Responsibilities
A Data Engineer is responsible for designing, building, and maintaining the data infrastructure and pipelines that enable an organization to collect, store, and analyze large volumes of data. They play a crucial role in ensuring data is accessible, reliable, and ready for analysis by data scientists, analysts, and other stakeholders.
Responsibilities
- Create and maintain ETL (Extract, Transform, Load) processes to move data from various sources to data storage systems using tools like AWS Glue.
- Manage databases (SQL and NoSQL) to ensure data is stored efficiently and securely, including working with Amazon Redshift.
- Design data models and schemas for efficient data storage and retrieval.
- Implement processes to ensure data accuracy and quality.
- Utilize tools like Hadoop, Spark, and distributed computing to process large datasets.
- Work with cloud providers like AWS, Azure, or GCP to store and process data in the cloud.
- Develop dashboards and reports using visualization tools like Tableau to support data-driven decisions.
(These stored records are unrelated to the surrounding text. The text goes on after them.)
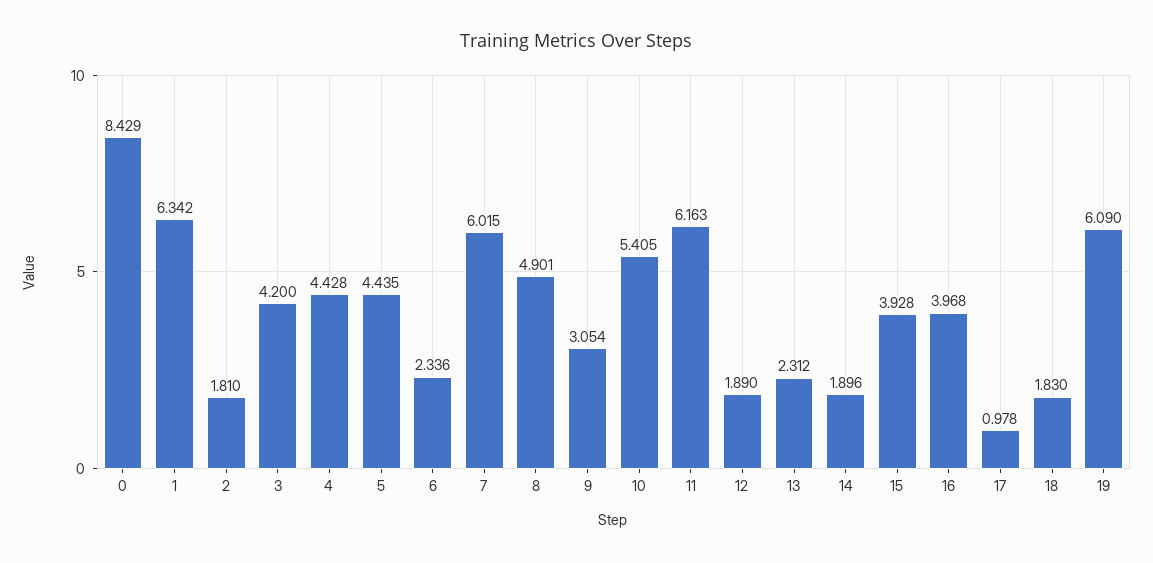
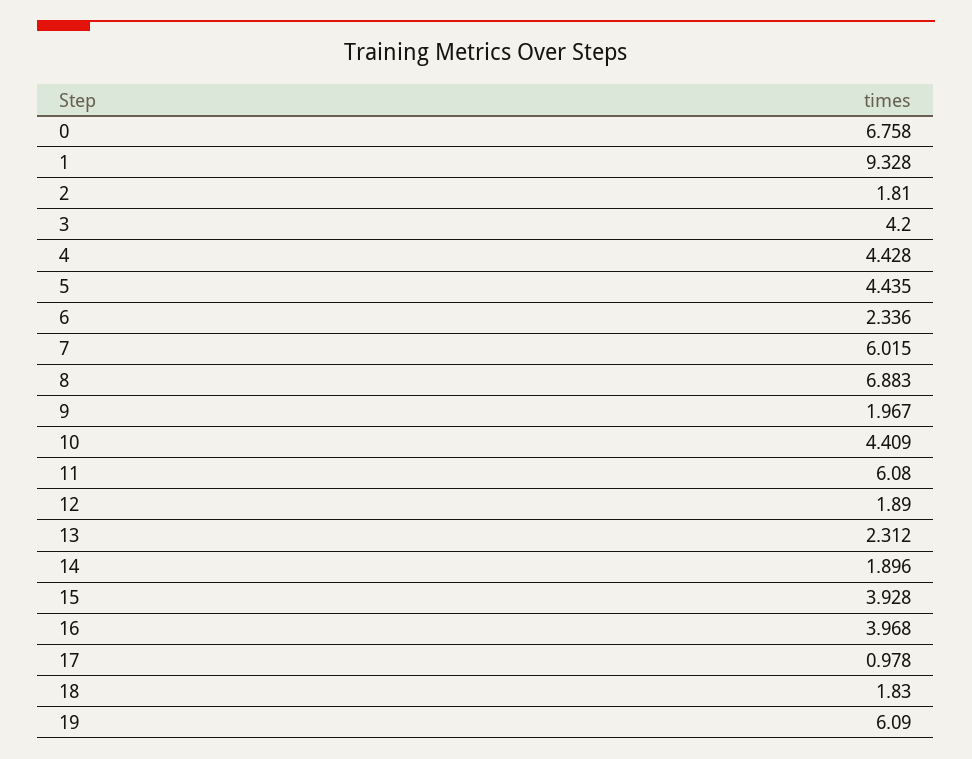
  {
-   "0": 8.429,
+   "0": 6.758,
-   "1": 6.342,
+   "1": 9.328,
    "2": 1.81,
    "3": 4.2,
    "4": 4.428,
    "5": 4.435,
    "6": 2.336,
    "7": 6.015,
-   "8": 4.901,
+   "8": 6.883,
-   "9": 3.054,
+   "9": 1.967,
-   "10": 5.405,
+   "10": 4.409,
-   "11": 6.163,
+   "11": 6.08,
    "12": 1.89,
    "13": 2.312,
    "14": 1.896,
    "15": 3.928,
    "16": 3.968,
    "17": 0.978,
    "18": 1.83,
    "19": 6.09
  }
- Collaborate with data scientists and analysts to understand data requirements and deliver data solutions.
Requirements
Requirements
- Bachelor's degree in computer science, Information Technology, or a related field.
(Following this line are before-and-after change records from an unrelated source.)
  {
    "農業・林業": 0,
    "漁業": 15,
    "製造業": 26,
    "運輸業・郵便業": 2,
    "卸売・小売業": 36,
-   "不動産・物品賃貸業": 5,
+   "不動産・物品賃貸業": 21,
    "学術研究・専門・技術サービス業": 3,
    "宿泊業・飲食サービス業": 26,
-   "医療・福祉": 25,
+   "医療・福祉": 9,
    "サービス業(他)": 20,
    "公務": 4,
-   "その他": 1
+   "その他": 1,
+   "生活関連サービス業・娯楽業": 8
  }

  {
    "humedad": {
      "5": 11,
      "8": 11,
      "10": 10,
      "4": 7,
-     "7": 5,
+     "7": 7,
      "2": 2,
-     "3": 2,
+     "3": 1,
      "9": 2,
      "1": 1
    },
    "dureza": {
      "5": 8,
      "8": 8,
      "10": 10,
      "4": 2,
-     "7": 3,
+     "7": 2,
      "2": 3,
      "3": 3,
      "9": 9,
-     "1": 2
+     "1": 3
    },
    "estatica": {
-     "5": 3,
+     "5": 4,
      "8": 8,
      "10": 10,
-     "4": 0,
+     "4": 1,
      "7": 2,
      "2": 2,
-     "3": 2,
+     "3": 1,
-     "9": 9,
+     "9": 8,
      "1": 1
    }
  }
- Proficiency in one or more programming languages (e.g., Python, Java).
- Knowledge of databases, including SQL and NoSQL.
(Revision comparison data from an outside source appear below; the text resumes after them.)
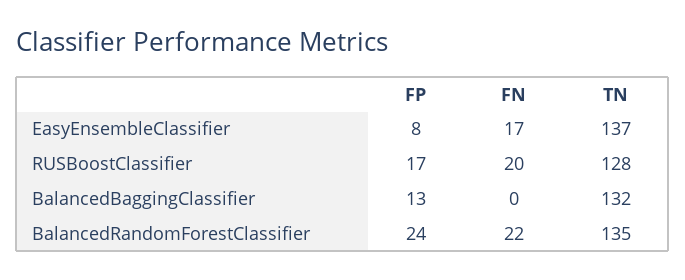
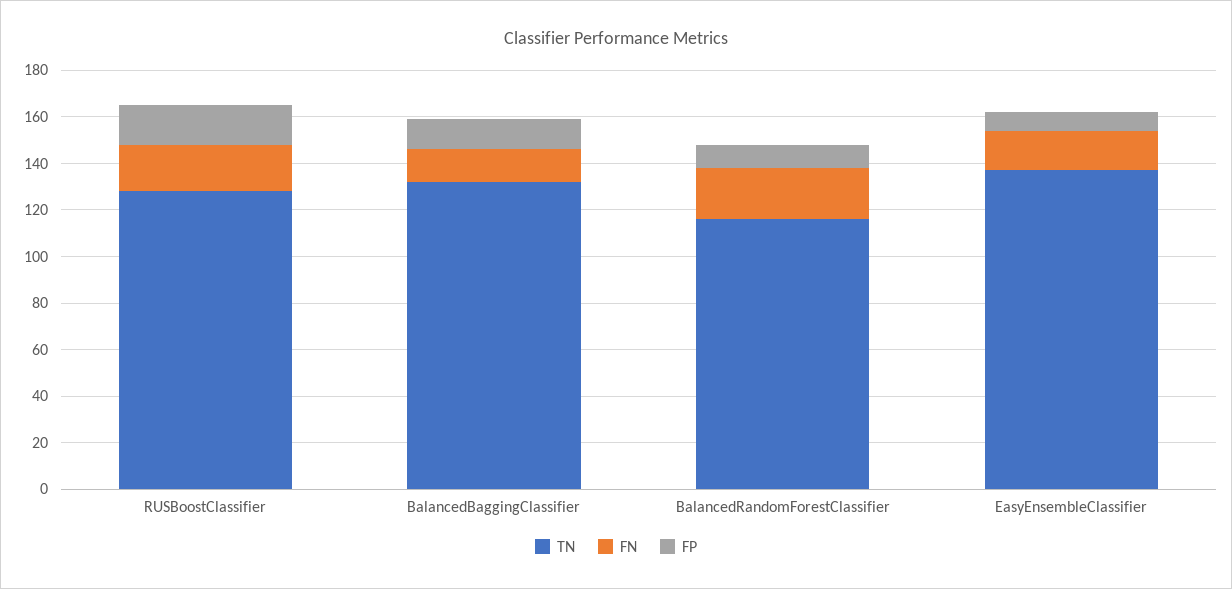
  {
    "FP": {
      "EasyEnsembleClassifier": 8,
      "RUSBoostClassifier": 17,
      "BalancedBaggingClassifier": 13,
-     "BalancedRandomForestClassifier": 24
+     "BalancedRandomForestClassifier": 10
    },
    "FN": {
      "EasyEnsembleClassifier": 17,
      "RUSBoostClassifier": 20,
-     "BalancedBaggingClassifier": 0,
+     "BalancedBaggingClassifier": 15,
      "BalancedRandomForestClassifier": 22
    },
    "TN": {
      "EasyEnsembleClassifier": 137,
      "RUSBoostClassifier": 128,
      "BalancedBaggingClassifier": 132,
-     "BalancedRandomForestClassifier": 135
+     "BalancedRandomForestClassifier": 115
    }
  }

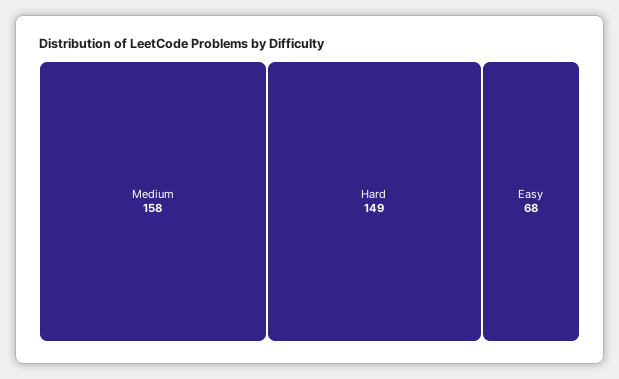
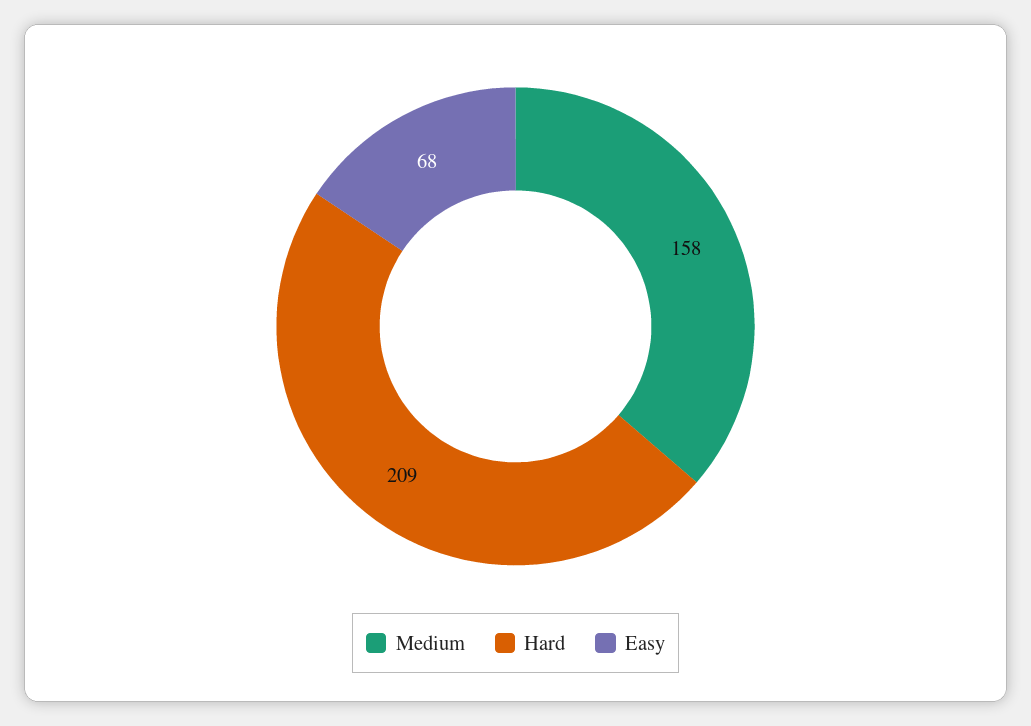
  {
    "Medium": 158,
-   "Hard": 149,
+   "Hard": 209,
    "Easy": 68
  }

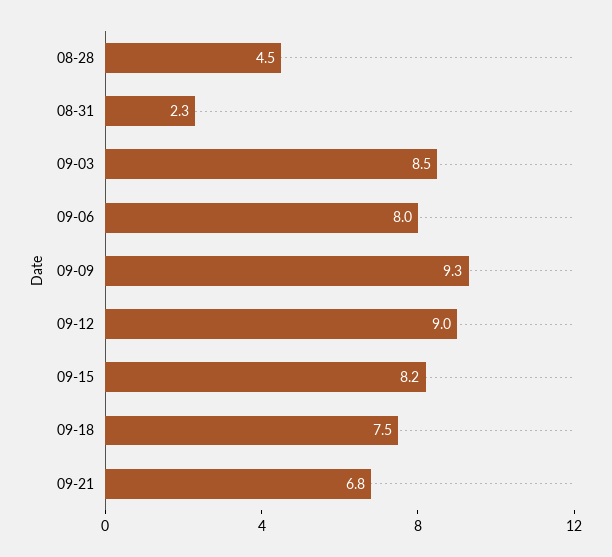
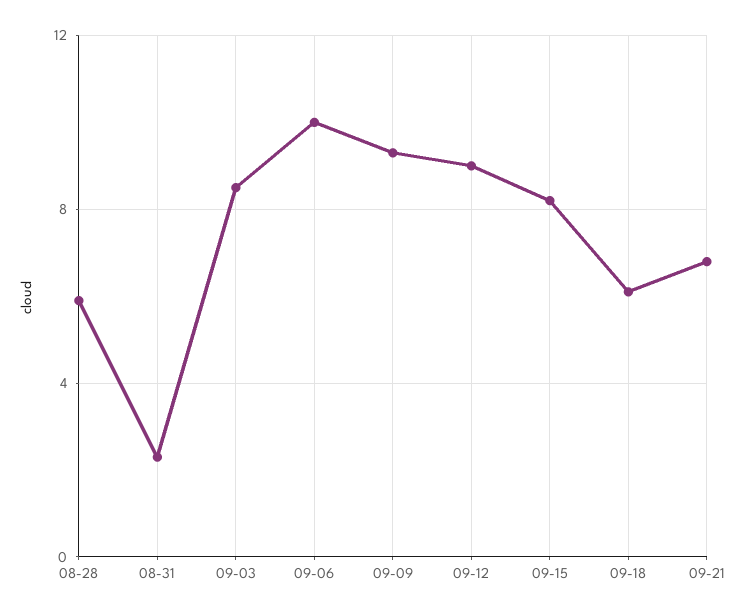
  {
-   "08-28": 4.5,
+   "08-28": 6,
    "08-31": 2.3,
    "09-03": 8.5,
-   "09-06": 8,
+   "09-06": 10,
    "09-09": 9.3,
    "09-12": 9,
    "09-15": 8.2,
-   "09-18": 7.5,
+   "09-18": 6,
    "09-21": 6.8
  }

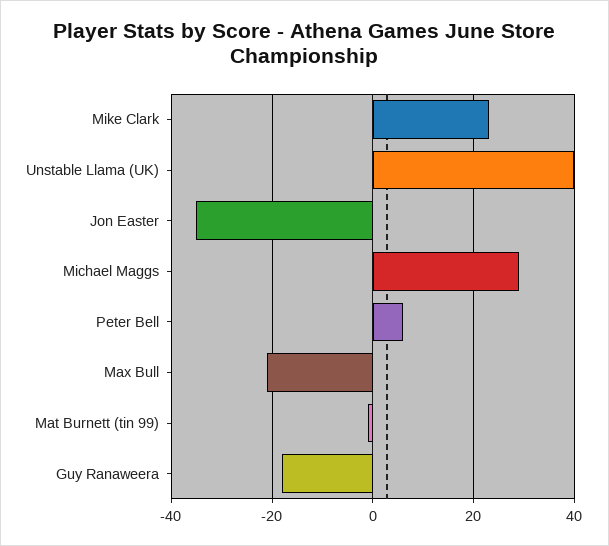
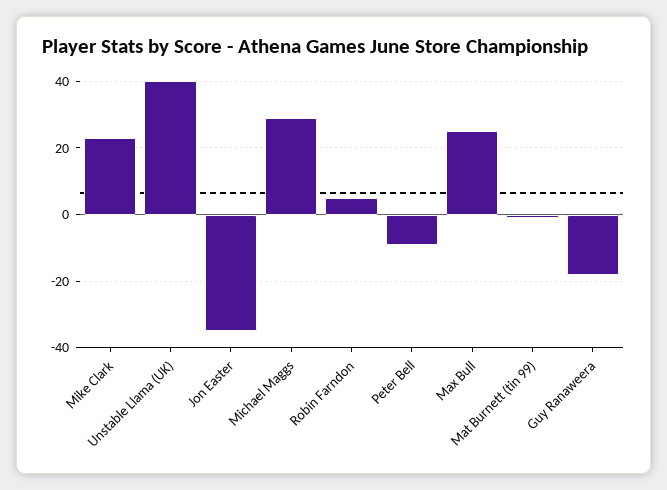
  {
    "Mike Clark": 25,
    "Unstable Llama (UK)": 40,
    "Jon Easter": -35,
    "Michael Maggs": 30,
-   "Peter Bell": 5,
+   "Peter Bell": -10,
-   "Max Bull": -20,
+   "Max Bull": 25,
    "Mat Burnett (tin 99)": 0,
-   "Guy Ranaweera": -20
+   "Guy Ranaweera": -20,
+   "Robin Farndon": 5
  }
- Experience with ETL processes and tools like AWS Glue.
- Familiarity with big data technologies like Hadoop and Spark.
- Cloud platform experience (e.g., AWS, Azure, GCP), including services like Amazon Redshift.
- Data modeling expertise.
- Experience with data visualization tools like Tableau.
- Version control using tools like Git.
- Problem-solving abilities.
- Strong communication skills for collaboration with team members and stakeholders.
- Attention to detail to maintain data accuracy.
- Adaptability to learn and use new technologies and tools.